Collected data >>

↓

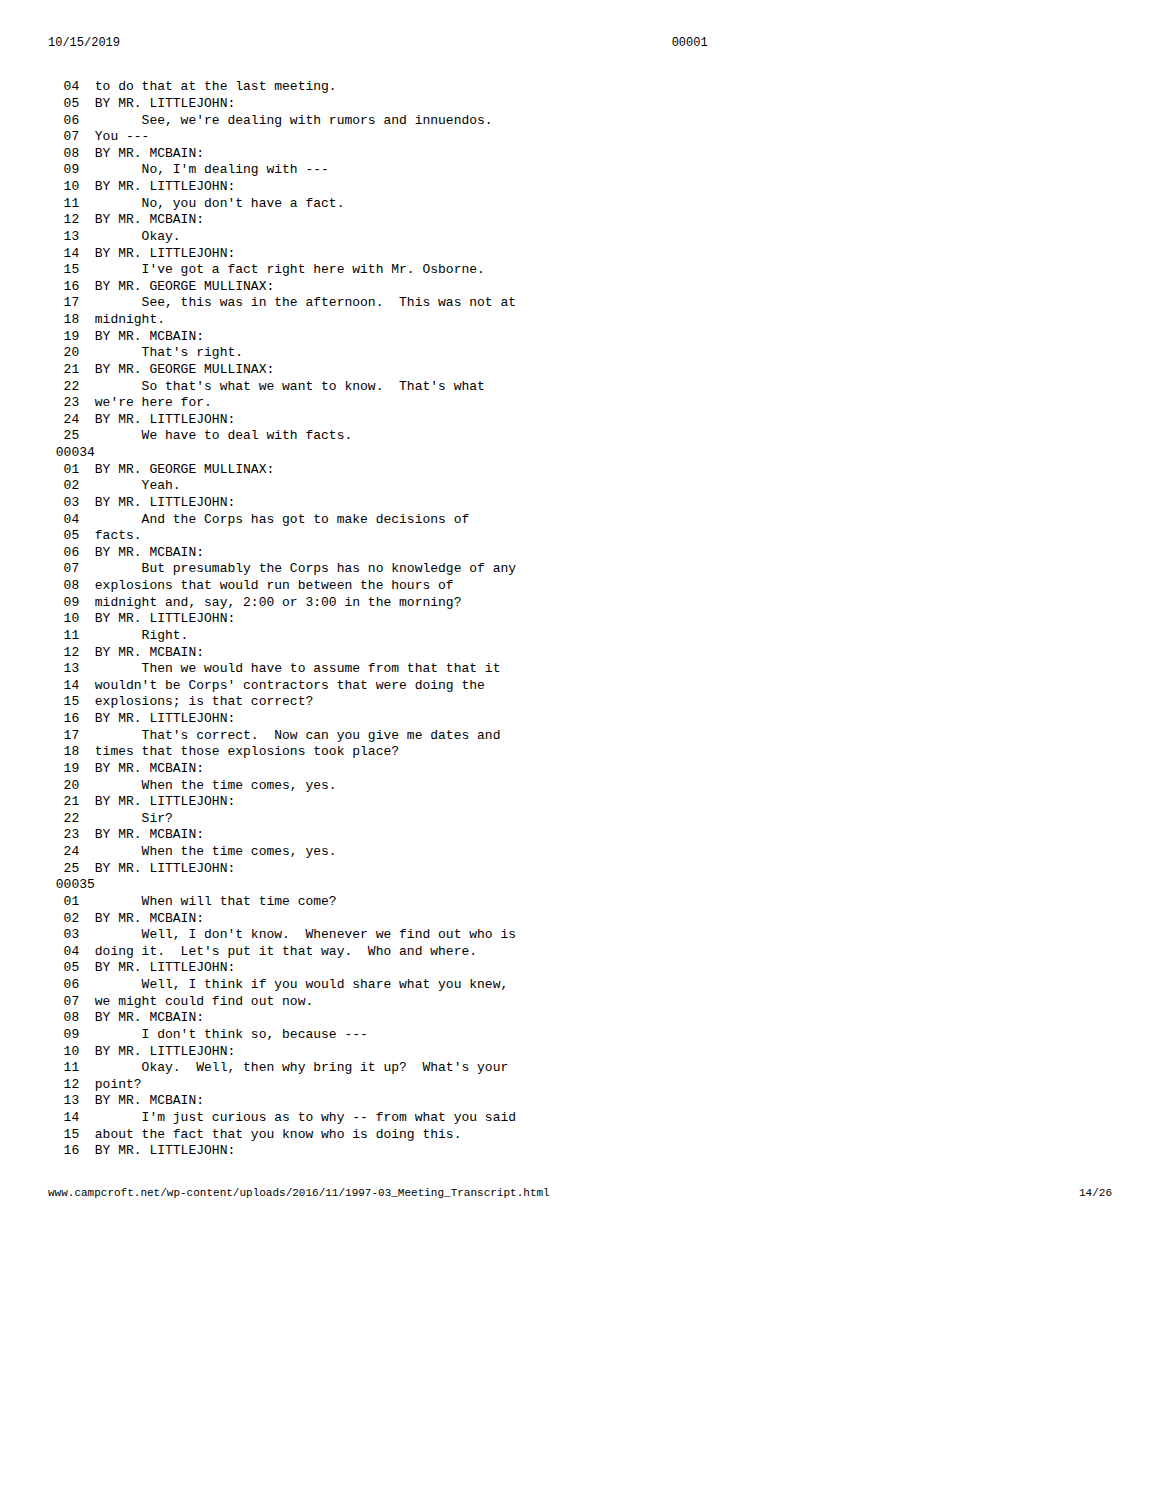10/15/2019 00001
  04  to do that at the last meeting.
  05  BY MR. LITTLEJOHN:
  06        See, we're dealing with rumors and innuendos.
  07  You ---
  08  BY MR. MCBAIN:
  09        No, I'm dealing with ---
  10  BY MR. LITTLEJOHN:
  11        No, you don't have a fact.
  12  BY MR. MCBAIN:
  13        Okay.
  14  BY MR. LITTLEJOHN:
  15        I've got a fact right here with Mr. Osborne.
  16  BY MR. GEORGE MULLINAX:
  17        See, this was in the afternoon.  This was not at
  18  midnight.
  19  BY MR. MCBAIN:
  20        That's right.
  21  BY MR. GEORGE MULLINAX:
  22        So that's what we want to know.  That's what
  23  we're here for.
  24  BY MR. LITTLEJOHN:
  25        We have to deal with facts.
 00034
  01  BY MR. GEORGE MULLINAX:
  02        Yeah.
  03  BY MR. LITTLEJOHN:
  04        And the Corps has got to make decisions of
  05  facts.
  06  BY MR. MCBAIN:
  07        But presumably the Corps has no knowledge of any
  08  explosions that would run between the hours of
  09  midnight and, say, 2:00 or 3:00 in the morning?
  10  BY MR. LITTLEJOHN:
  11        Right.
  12  BY MR. MCBAIN:
  13        Then we would have to assume from that that it
  14  wouldn't be Corps' contractors that were doing the
  15  explosions; is that correct?
  16  BY MR. LITTLEJOHN:
  17        That's correct.  Now can you give me dates and
  18  times that those explosions took place?
  19  BY MR. MCBAIN:
  20        When the time comes, yes.
  21  BY MR. LITTLEJOHN:
  22        Sir?
  23  BY MR. MCBAIN:
  24        When the time comes, yes.
  25  BY MR. LITTLEJOHN:
 00035
  01        When will that time come?
  02  BY MR. MCBAIN:
  03        Well, I don't know.  Whenever we find out who is
  04  doing it.  Let's put it that way.  Who and where.
  05  BY MR. LITTLEJOHN:
  06        Well, I think if you would share what you knew,
  07  we might could find out now.
  08  BY MR. MCBAIN:
  09        I don't think so, because ---
  10  BY MR. LITTLEJOHN:
  11        Okay.  Well, then why bring it up?  What's your
  12  point?
  13  BY MR. MCBAIN:
  14        I'm just curious as to why -- from what you said
  15  about the fact that you know who is doing this.
  16  BY MR. LITTLEJOHN:
www.campcroft.net/wp-content/uploads/2016/11/1997-03_Meeting_Transcript.html 14/26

↑

TASK GOAL >> Among the lines above, find those containing the word "MULLINAX" and copy each.

THE COMPLETED TASK >>
  16  BY MR. GEORGE MULLINAX:
  21  BY MR. GEORGE MULLINAX:
  01  BY MR. GEORGE MULLINAX:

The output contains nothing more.